SUPPLIED MATERIAL
* * *
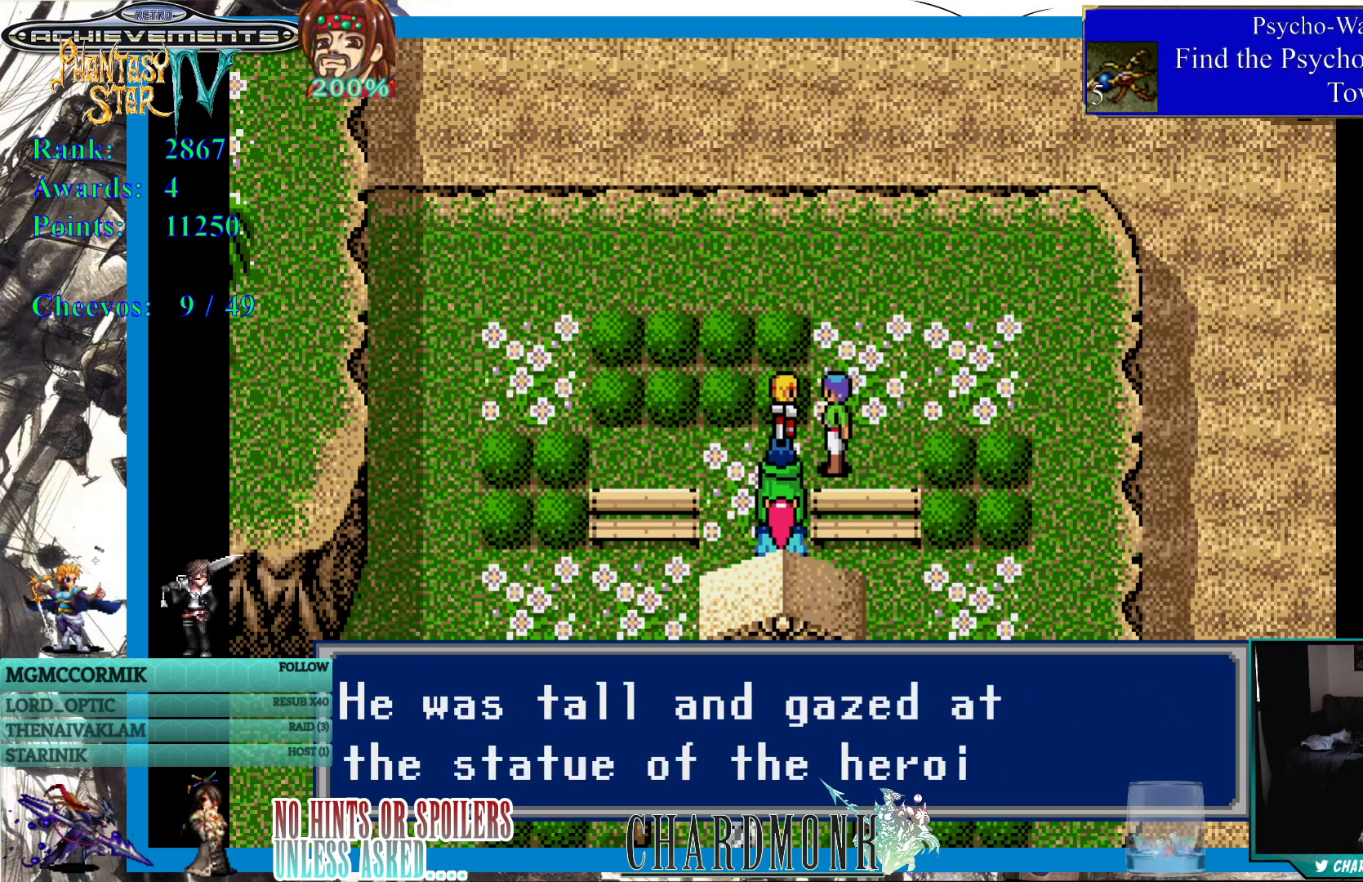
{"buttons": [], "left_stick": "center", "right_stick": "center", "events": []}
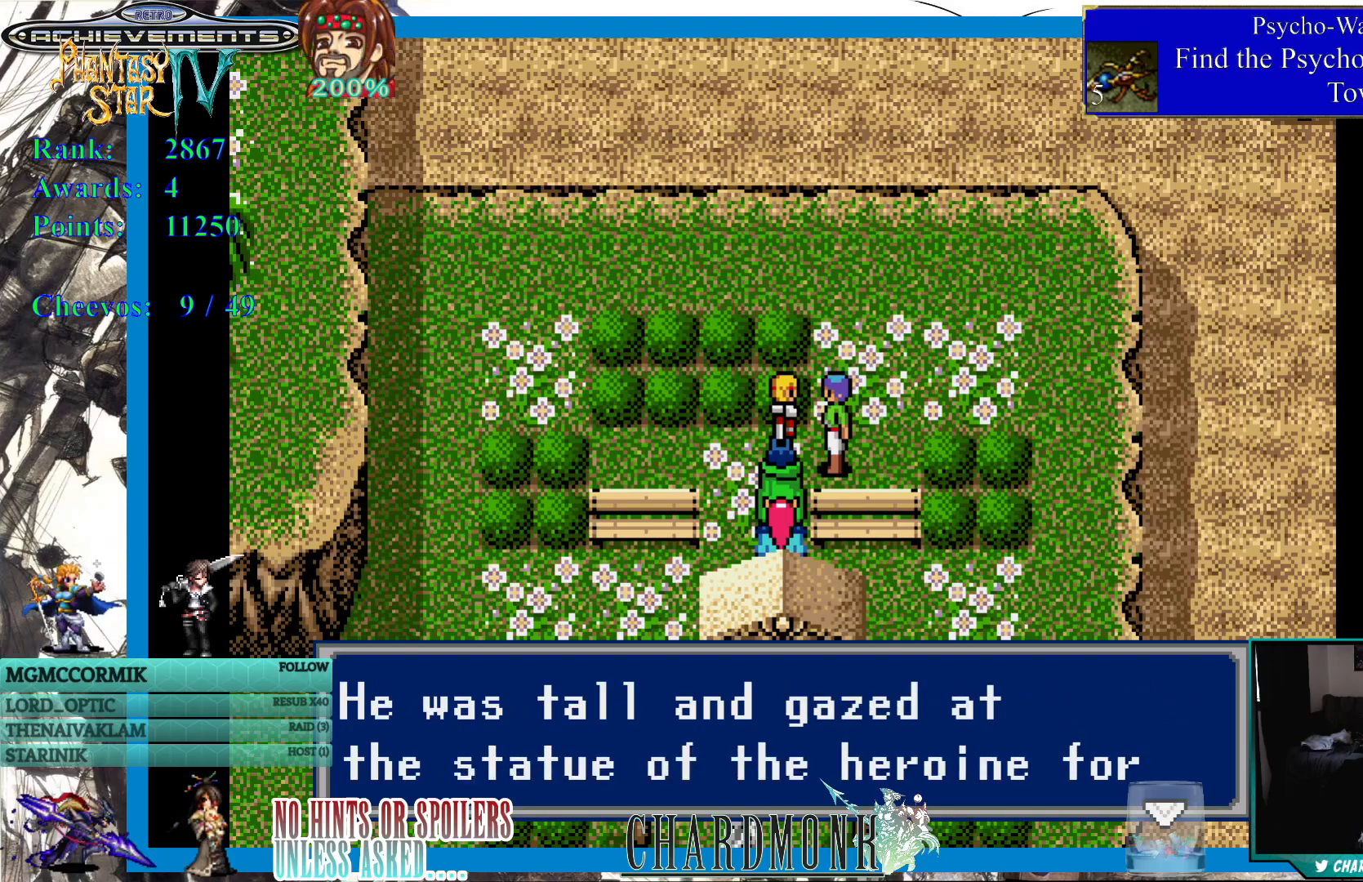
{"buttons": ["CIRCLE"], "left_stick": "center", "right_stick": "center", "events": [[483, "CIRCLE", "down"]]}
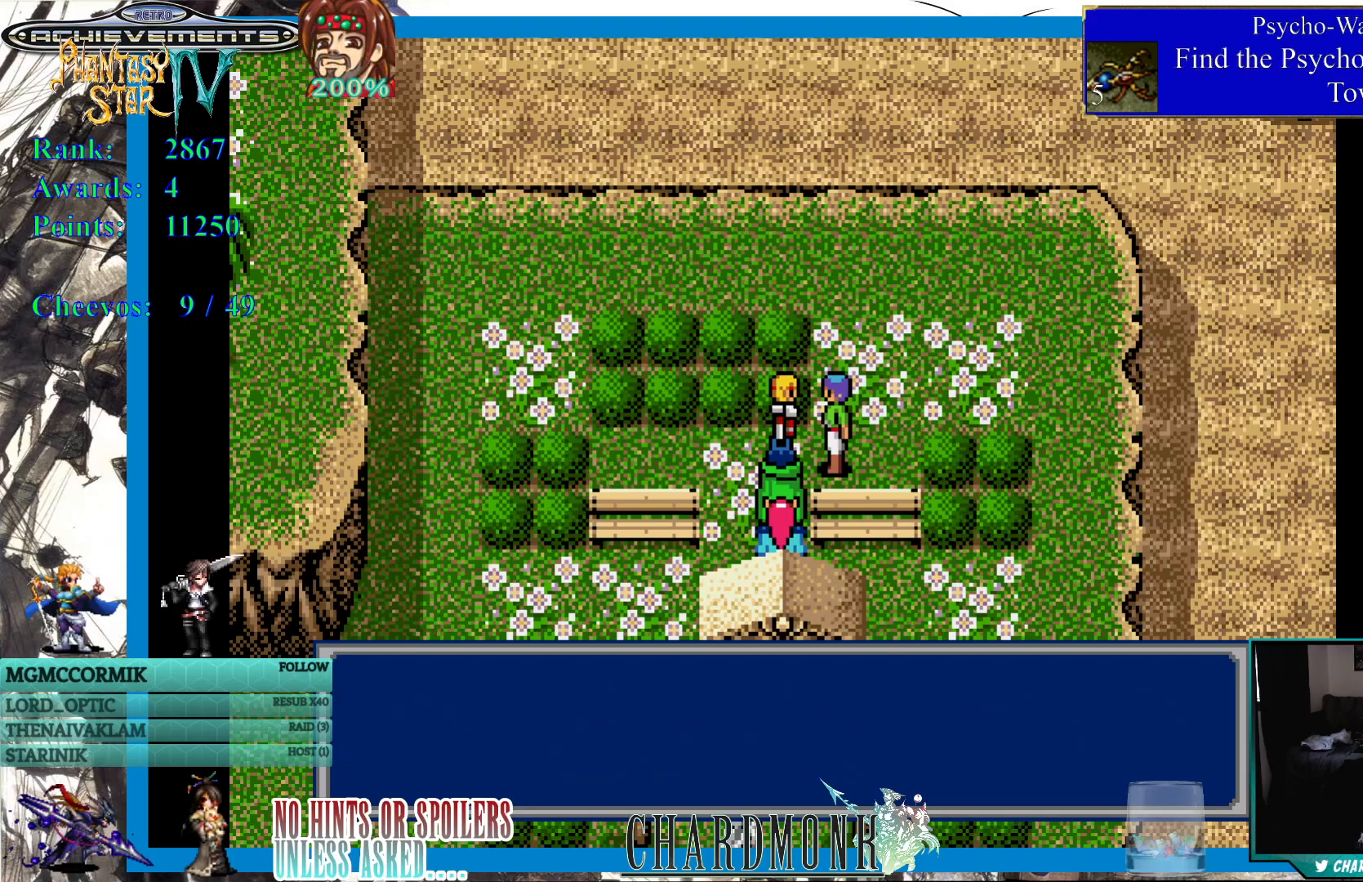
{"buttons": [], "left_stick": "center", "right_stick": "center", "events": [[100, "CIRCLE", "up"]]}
* * *
PROBLEM DESCRIPTION
Copy all the material exactly; omit images.

WORKED SOLUTION
{"buttons": [], "left_stick": "center", "right_stick": "center", "events": []}
{"buttons": ["CIRCLE"], "left_stick": "center", "right_stick": "center", "events": [[483, "CIRCLE", "down"]]}
{"buttons": [], "left_stick": "center", "right_stick": "center", "events": [[100, "CIRCLE", "up"]]}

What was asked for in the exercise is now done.